24 June 2011

Visual Art: James Barsness at Arthur Roger Gallery

     This post-modern body of work utilizes traditional elements of Christianity, Buddhism and folklore to face contemporary issues of obscenity, feminism, cultural trends and consumerism.  "My art partly has to do with my crackpot ideas about life and living," says Barsness in an interview with Hard Press Editions. "I'm interested in how groups of people interact in a continuous environment like a town. It's primarily about the suppression of our natural interests for the good of the whole. I think it's that moment of suppression that initiates much of our creative energy."  

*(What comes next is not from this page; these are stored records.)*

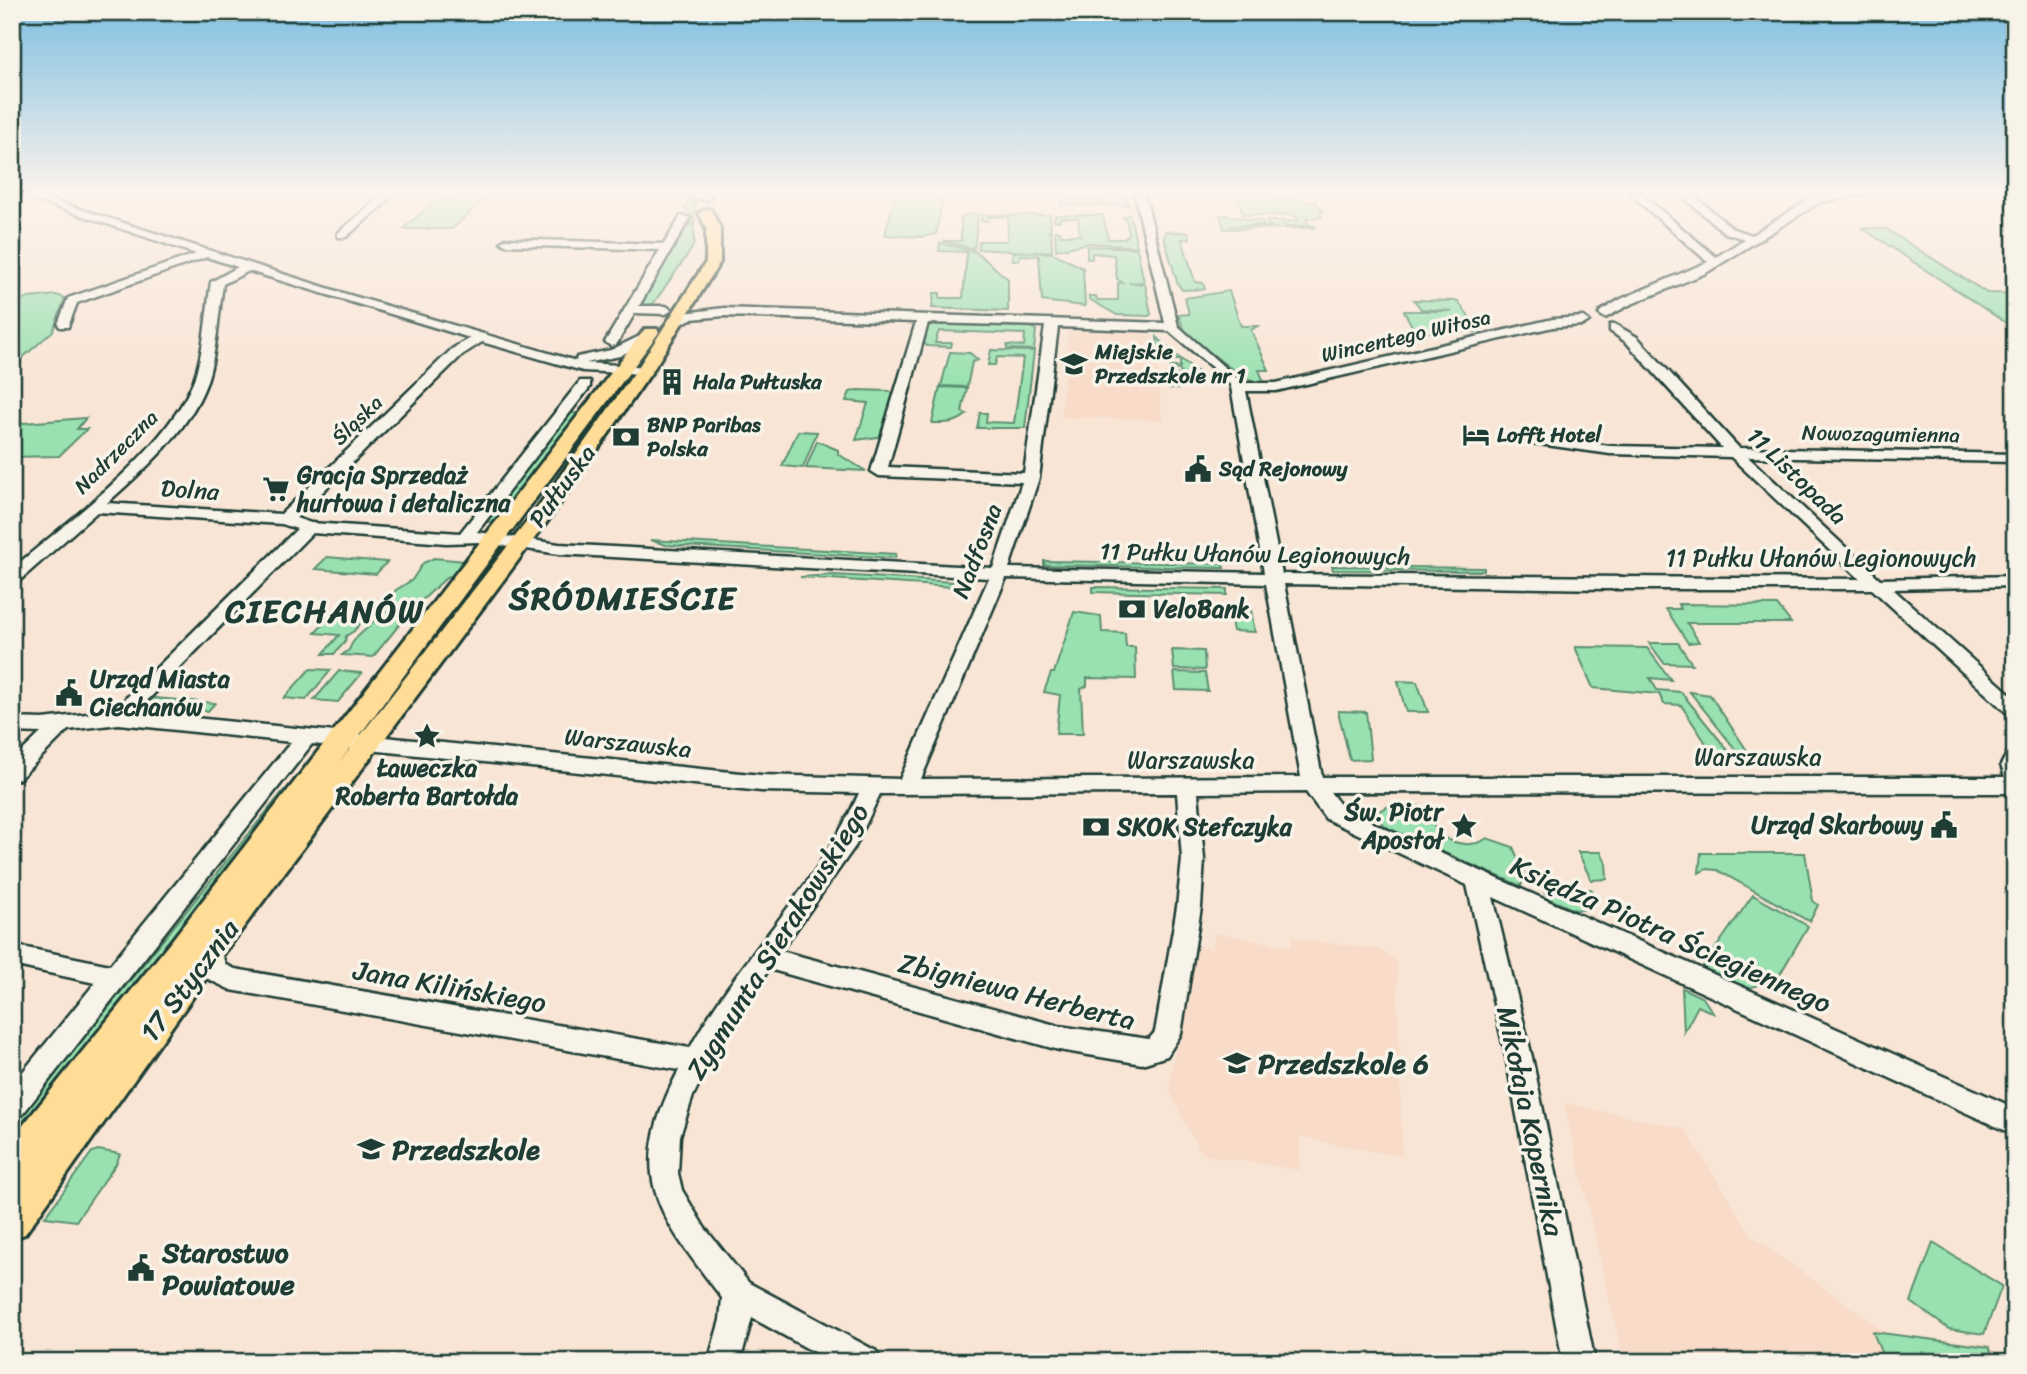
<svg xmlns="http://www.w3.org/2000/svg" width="2027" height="1374" viewBox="0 0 2027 1374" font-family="Sriracha,sans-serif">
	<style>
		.built { fill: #f8dbc8 }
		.green { fill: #99e1b0; stroke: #5c8f72; stroke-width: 2 }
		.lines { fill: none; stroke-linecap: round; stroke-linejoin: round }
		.minor-casing { stroke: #1f3d34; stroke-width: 5 }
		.major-casing { stroke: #1f3d34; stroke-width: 6 }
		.minor { fill: #f7f3e8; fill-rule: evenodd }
		.major { fill: #ffdd96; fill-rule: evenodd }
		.labels { text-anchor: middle; stroke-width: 7; stroke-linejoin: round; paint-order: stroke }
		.far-street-label { font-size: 21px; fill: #1f3d34; stroke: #f7f3e8 }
		.far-poi-label { font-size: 21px; font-weight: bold; fill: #1f3d34; stroke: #f7f3e8; text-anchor: start }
		.poi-label { font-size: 24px; font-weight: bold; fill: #1f3d34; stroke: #f7f3e8; text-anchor: start }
		.street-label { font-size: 24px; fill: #1f3d34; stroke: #f7f3e8 }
		.near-street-label { font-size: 28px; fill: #1f3d34; stroke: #f7f3e8 }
		.near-poi-label { font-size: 28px; font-weight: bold; fill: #1f3d34; stroke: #f7f3e8; text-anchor: start }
		.district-label { font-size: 32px; font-weight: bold; letter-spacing: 2px; fill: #1f3d34; stroke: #f7f3e8 }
	</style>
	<rect width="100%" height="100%" fill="#f8e5d5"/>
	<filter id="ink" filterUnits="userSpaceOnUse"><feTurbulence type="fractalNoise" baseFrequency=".0143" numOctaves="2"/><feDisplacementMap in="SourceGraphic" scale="14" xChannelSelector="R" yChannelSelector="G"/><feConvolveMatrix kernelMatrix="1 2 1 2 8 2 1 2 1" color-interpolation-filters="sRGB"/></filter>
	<g filter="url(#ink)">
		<path class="built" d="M1068 331H1140L1154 336 1162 420 1061 417Z
			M1215 933 1291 947 1292 936 1297 939 1378 949 1397 961 1402 1156 1328 1143 1300 1136V1170L1205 1155 1196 1145 1169 1089 1180 1025H1184L1196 947 1212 949Z
			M1564 1103 1685 1129 1752 1236 1888 1334 1989 1344 2001 1362H1624Z"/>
		<path class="green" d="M896 192H944L936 234 922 237 885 235Z
			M1065 192H1110L1127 198 1129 205H1061V200H1101L1099 193Z
			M1235 192H1272L1275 198 1316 202 1323 212 1320 213 1322 217 1306 219 1309 225 1316 226H1292L1315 227 1313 228 1224 229 1220 215C1234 215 1246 221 1262 221L1264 225 1230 226 1273 227 1268 225 1266 221H1284L1286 227H1291L1288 221H1298L1295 216 1289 215H1242L1243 213Z
			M459 194 487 197 452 229H403L438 198H455Z
			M688 200 695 201 694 224 691 225 694 226V243L691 250 651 307 640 306 686 225 690 212 685 209Z
			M969 214H978L974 249 943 241H961V218Z
			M1130 214 1137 247 1090 243 1056 250 1055 231H1060L1061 235H1080L1078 218H1060V221H1054L1055 215H1103L1108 239H1124L1129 234 1126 219 1122 218Z
			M982 215H1050L1051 230 1048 231H1051L1052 251 1029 252 1053 253 1083 268 1085 306 1042 301 1039 256 1020 255 1019 260H1012L1013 252H1028L978 249 979 241H1007L1008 217H989L988 221H981Z
			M1862 228 1886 229 1987 293 2015 294V329Z
			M1166 231 1188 233 1190 239H1182L1195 282 1203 283 1205 289 1182 290 1177 282 1164 237Z
			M940 243 976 252 1008 279V311L932 308 934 293H940V298H963L967 252 939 251Z
			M1087 246 1137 248 1144 282 1129 283 1145 284 1151 314 1149 316 1117 315 1089 299V296H1096L1097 300H1118V283H1123L1117 279 1114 255 1092 253V259H1087Z
			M1229 291 1241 326H1258L1251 330 1269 370H1259L1264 382C1245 386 1201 344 1185 331L1178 315 1189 314 1185 298Z
			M56 295 65 298 53 331 12 367V300Z
			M1414 300 1458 301 1480 332H1415L1404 311H1452L1421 309Z
			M935 324 1031 327 1036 330 1034 350 1007 349V345L1024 346 1025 334 939 331 935 343H952L951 347 927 346 922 341 927 326Z
			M1157 337 1173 353 1209 381 1177 380V389L1168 388 1166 375H1181L1180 370 1170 369V367H1180V360H1159Z
			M991 350 1034 351 1025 428H977L980 413H987L986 422 1014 423 1023 358 997 357 995 365H988Z
			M950 352 970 353 978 360 972 362 967 387 941 386Z
			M940 387 967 388 962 412 967 414C957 424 945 423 932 423Z
			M857 390 889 391 896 395 885 436 856 440 868 403 846 401 850 392Z
			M567 413H580L497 522H483Z
			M86 418 77 429H87L59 456 12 457V424Z
			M798 431 817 432 803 468 782 466Z
			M817 441 838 450V454L866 471 806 468Z
			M650 540 896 554 895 558 666 545Z
			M327 557 387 562 376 574 315 569Z
			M434 558 465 561 452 576 447 577 416 606 385 604 396 590 412 580 423 563Z
			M1044 561 1223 564 1224 568 1044 565Z
			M1332 566 1484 568V571L1333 570Z
			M835 575 954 582 953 587 800 577Z
			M1093 587 1227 589V595L1093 592Z
			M1228 604 1250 605 1255 632 1233 631Z
			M1678 604 1777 605 1791 623H1687L1699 642 1688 643 1666 609H1681Z
			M361 610 371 611 354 631 346 636 345 642 334 654H323L339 635 315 633 330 617 354 618Z
			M378 611 409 613 373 657 342 655 349 650C353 637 365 632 373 622 375 619 376 614 378 611Z
			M1074 612 1101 616 1102 632 1125 633 1126 647H1135L1136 679 1087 678V686L1081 689 1083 734H1056L1060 695 1044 692 1051 673H1054Z
			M1649 643H1678L1692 664 1664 663Z
			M1575 647 1647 648 1671 680 1650 678 1657 690 1681 692 1734 758 1715 757 1681 705 1664 704 1659 694 1593 688Z
			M1172 650 1204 651 1205 670 1174 669Z
			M310 669 331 670 306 700 284 698Z
			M339 671 362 673 338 702 314 700Z
			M1174 672 1205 673 1208 691 1176 690Z
			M1398 681 1417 682 1428 712H1406Z
			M1690 692 1710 695 1750 755H1740Z
			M154 698 215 703 208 711 146 706Z
			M1338 711 1366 712 1371 759 1350 760Z
			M284 790 292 791 12 1152V1127Z
			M1419 806 1431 812C1429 839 1467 853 1487 838L1513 847 1525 875 1521 886 1389 829 1376 818 1377 812 1389 806Z
			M1578 852H1601L1606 863 1607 879 1591 880Z
			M1701 853H1805L1813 901 1818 905 1810 921 1805 919 1717 870 1706 869 1699 873Z
			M1539 881 1549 889H1591L1593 891 1590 909 1575 910 1547 898Z
			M1753 895 1808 926 1772 988 1764 983 1747 989 1701 969Z
			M1682 988 1703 998 1713 1013 1698 1006 1684 1032Z
			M98 1150 120 1154 116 1164 76 1221 45 1217 92 1152Z
			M1933 1243 2002 1286 1984 1334 1949 1329 1911 1302Z
			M1873 1332 1989 1347 1996 1362H1885Z"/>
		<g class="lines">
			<defs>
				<path id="minor" d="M12 192H26L346 294 576 361 577 357 611 350 644 334H652L654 337 620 356 586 363 650 367V373L645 374 583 371 482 342 462 355 296 518 311 523 460 533 580 381H590V387L477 532 559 544 993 568 1022 482 879 476 871 471 916 322 724 316 691 319 675 327 669 323 684 313 724 308 1165 323 1134 192H1144L1178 326 1242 383H1276L1553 319 1583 317 1589 321 1583 325 1553 327 1276 391H1246L1282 574 1860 579 1731 457 1610 454 1532 443 1530 440 1537 436 1610 446 1722 448 1627 343 1610 331V325L1614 324 1637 337 1739 448 2015 454V462L1748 457 1880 579 2015 576V586L1893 589 2015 698V716L2008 714 1872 589H1605L1284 584 1322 777H2005L2001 765 2008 752 2015 750V793L1330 792 1342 807 1377 825 2015 1108V1135L1493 897 1532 1057 1595 1362H1563L1506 1057 1467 885 1326 819 1306 792 1198 793 1204 859 1201 907 1181 1034 1167 1056 1142 1064 1059 1050 769 969 713 1056 693 1096 680 1136 678 1173 682 1190 704 1227 749 1283 876 1351 881 1362H832L752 1318 740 1362H708L720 1320 722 1298C657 1213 624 1176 679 1070L231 990 208 979 196 951 199 944 208 941 217 944 226 965 235 969 690 1048C738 958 818 887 859 793L761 791 312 744 22 1115 12 1119V1085L95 983 12 965V945L110 965 291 742 119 724 68 730 19 779 12 781V761L41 733 12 732V718L43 719 113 711 297 529 282 524 97 512 18 582 12 583V569C69 520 160 455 191 387 204 358 206 313 211 282L238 267 207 257 77 303 68 327H60L58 324 68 298 196 254ZM249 271 470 338 452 349 281 514 107 503C143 471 188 432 206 384 217 353 218 316 223 284ZM928 323 1045 326 1024 473 888 467ZM1058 327 1169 331 1228 381 1231 387 1264 573 1009 568 1039 478ZM312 533 446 543 480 542 559 554 989 578 900 779 761 775 136 712ZM1006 578 1266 584 1301 777 921 779ZM1177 793 1182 859 1177 907 1155 1032 1149 1039 1059 1026 781 951 856 845 880 794Z
					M386 192H398L346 237H338V233Z
					M666 192H695L712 197 707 200Z
					M1628 192H1639L1716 257 1745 239 1725 233 1677 192H1689L1733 229 1752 235 1813 197 1845 192H1877L1820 202 1706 273 1629 305 1605 318 1599 314 1601 311 1621 299 1708 262Z
					M681 216 690 218 639 306H666L672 310 666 314 635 313 616 345 611 346 605 342 660 250 506 245 501 242 506 239 664 244Z"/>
				<path id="major" d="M706 209 711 210 720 228V262L653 370 549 519 219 960 25 1234 12 1239V1190L17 1184 12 1186V1139L172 940 645 329H657L659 332 657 335 339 763 535 511 637 369 706 262V228L699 213Z"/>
			</defs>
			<use href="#minor" class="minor-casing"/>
			<use href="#major" class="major-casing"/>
			<use href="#minor" class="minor"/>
			<use href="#major" class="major"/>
		</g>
	</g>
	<linearGradient id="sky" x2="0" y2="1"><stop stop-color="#7ebfe2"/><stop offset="0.5" stop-color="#fcf3ec"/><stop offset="1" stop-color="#fcf3ec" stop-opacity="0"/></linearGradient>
	<rect width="2027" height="385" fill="url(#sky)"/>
	<defs>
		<symbol id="school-bare" viewBox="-9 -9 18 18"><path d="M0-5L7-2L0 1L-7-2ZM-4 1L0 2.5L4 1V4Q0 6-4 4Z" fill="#1f3d34" stroke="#f7f3e8" stroke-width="2.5" paint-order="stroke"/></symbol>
		<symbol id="building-bare" viewBox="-9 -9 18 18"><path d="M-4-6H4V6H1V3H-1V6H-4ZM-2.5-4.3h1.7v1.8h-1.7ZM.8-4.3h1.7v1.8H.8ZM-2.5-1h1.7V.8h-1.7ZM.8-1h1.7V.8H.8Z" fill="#1f3d34" stroke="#f7f3e8" stroke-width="2.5" paint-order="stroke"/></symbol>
		<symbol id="hotel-bare" viewBox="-9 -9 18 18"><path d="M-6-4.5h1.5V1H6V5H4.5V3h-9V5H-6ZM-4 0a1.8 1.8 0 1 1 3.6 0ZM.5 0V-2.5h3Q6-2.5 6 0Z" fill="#1f3d34" stroke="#f7f3e8" stroke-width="2.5" paint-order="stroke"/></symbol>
		<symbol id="bank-bare" viewBox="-9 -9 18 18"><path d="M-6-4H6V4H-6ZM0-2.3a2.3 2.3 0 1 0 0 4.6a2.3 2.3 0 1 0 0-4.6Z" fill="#1f3d34" stroke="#f7f3e8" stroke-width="2.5" paint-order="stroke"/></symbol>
		<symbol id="civic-bare" viewBox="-9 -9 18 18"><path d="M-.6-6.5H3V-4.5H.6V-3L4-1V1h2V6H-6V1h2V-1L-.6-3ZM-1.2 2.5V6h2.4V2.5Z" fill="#1f3d34" stroke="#f7f3e8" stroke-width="2.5" paint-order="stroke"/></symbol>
		<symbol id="supermarket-bare" viewBox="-9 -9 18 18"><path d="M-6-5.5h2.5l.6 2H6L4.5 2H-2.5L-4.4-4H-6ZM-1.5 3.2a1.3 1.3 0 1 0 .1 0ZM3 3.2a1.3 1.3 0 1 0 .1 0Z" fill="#1f3d34" stroke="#f7f3e8" stroke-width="2.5" paint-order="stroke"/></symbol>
		<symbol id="sight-bare" viewBox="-9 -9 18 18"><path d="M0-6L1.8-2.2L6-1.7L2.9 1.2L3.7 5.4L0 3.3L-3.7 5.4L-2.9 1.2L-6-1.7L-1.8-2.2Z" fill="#1f3d34" stroke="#f7f3e8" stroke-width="2.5" paint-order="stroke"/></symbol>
	</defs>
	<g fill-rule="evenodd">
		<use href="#school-bare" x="1055" y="345" width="38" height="38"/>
		<use href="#building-bare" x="653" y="363" width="38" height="38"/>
		<use href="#hotel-bare" x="1457" y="416" width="38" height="38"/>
		<use href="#bank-bare" x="607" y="418" width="38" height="38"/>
		<use href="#civic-bare" x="1179" y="450" width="38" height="38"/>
		<use href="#supermarket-bare" x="257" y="470" width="38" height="38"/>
		<use href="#bank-bare" x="1113" y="590" width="38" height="38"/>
		<use href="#civic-bare" x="50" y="674" width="38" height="38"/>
		<use href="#sight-bare" x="408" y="717" width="38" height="38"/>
		<use href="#civic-bare" x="1925" y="806" width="38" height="38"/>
		<use href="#sight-bare" x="1445" y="807" width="38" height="38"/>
		<use href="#bank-bare" x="1077" y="808" width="38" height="38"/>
		<use href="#school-bare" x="1218" y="1044" width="38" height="38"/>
		<use href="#school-bare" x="352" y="1130" width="38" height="38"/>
		<use href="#civic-bare" x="122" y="1249" width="38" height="38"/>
	</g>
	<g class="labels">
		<g class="far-street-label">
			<text transform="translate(1406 336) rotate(-13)" y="7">Wincentego Witosa</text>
			<text transform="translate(357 420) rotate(-44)" y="7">Śląska</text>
			<text transform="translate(1881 434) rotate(1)" y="7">Nowozagumienna</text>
			<text transform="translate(116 452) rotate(-45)" y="7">Nadrzeczna</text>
		</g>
		<g class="far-poi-label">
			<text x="1095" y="359">Miejskie<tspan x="1095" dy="24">Przedszkole nr 1</tspan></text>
			<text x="693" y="389">Hala Pułtuska</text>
			<text x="647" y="432">BNP Paribas<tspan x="647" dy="24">Polska</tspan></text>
			<text x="1497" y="442">Lofft Hotel</text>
			<text x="1219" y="476">Sąd Rejonowy</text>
		</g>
		<g class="poi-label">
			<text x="297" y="483">Gracja Sprzedaż<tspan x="297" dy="28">hurtowa i detaliczna</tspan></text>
			<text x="1153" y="617">VeloBank</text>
			<text x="90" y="687">Urząd Miasta<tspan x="90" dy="28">Ciechanów</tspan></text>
			<text x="427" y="776" text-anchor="middle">Ławeczka<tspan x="427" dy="28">Roberta Bartołda</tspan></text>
			<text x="1443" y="820" text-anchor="end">Św. Piotr<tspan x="1443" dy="28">Apostoł</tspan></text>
			<text x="1923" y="833" text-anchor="end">Urząd Skarbowy</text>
			<text x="1117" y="835">SKOK Stefczyka</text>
		</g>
		<g class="street-label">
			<text transform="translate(1797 476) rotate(44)" y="8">11 Listopada</text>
			<text transform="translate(562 486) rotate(-54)" y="8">Pułtuska</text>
			<text transform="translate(190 490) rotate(4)" y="8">Dolna</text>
			<text transform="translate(977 551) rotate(-69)" y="8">Nadfosna</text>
			<text transform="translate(1255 554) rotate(1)" y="8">11 Pułku Ułanów Legionowych</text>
			<text x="1821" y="566">11 Pułku Ułanów Legionowych</text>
			<text transform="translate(628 743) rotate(6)" y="8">Warszawska</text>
			<text x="1758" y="765">Warszawska</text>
			<text x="1191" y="768">Warszawska</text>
		</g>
		<g class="near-street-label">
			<text transform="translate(1671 934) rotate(24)" y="10">Księdza Piotra Ściegiennego</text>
			<text transform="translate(777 941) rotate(-58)" y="10">Zygmunta Sierakowskiego</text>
			<text transform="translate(189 980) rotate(-53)" y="10">17 Stycznia</text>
			<text transform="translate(450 986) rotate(10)" y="10">Jana Kilińskiego</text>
			<text transform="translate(1017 991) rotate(14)" y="10">Zbigniewa Herberta</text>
			<text transform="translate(1531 1121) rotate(78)" y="10">Mikołaja Kopernika</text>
		</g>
		<g class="near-poi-label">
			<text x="1258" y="1073">Przedszkole 6</text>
			<text x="392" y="1159">Przedszkole</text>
			<text x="162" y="1262">Starostwo<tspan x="162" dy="32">Powiatowe</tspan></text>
		</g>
		<g class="district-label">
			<text x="623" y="609">ŚRÓDMIEŚCIE</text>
			<text x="325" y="622">CIECHANÓW</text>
		</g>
	</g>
	<rect width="2027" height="1374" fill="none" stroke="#f7f3e8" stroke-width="42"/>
	<rect x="21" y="21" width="1985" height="1332" fill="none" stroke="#1f3d34" stroke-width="2.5" filter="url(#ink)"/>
</svg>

   The statement certainly rings true for this exhibit.  The imagery and themes are wildly creative, playful, and whimsical.  In his artist statement, Barsness says that his complex compositions are influenced by Breughel, Bosch, R.J. Crumb, Tibetan sacred painting and the artistic traditions of Thailand, India and Ireland.
    These eight paintings featured at Arthur Roger Gallery
last month have the similar formal components of highly stylized figure treatment and nature motif. Barsness uses intricate dot patterns and lines to create elaborate geometric forms that are not necessarily visible until the viewer gets close. These patterns and the wide color palette compose grotesque, animalistic figures that explore human behavior and desires in terms of contemporary values of pop culture and consumerism. The strongest part of this exhibit is Barsness’ captivating style; the ornate details absorb and captivate.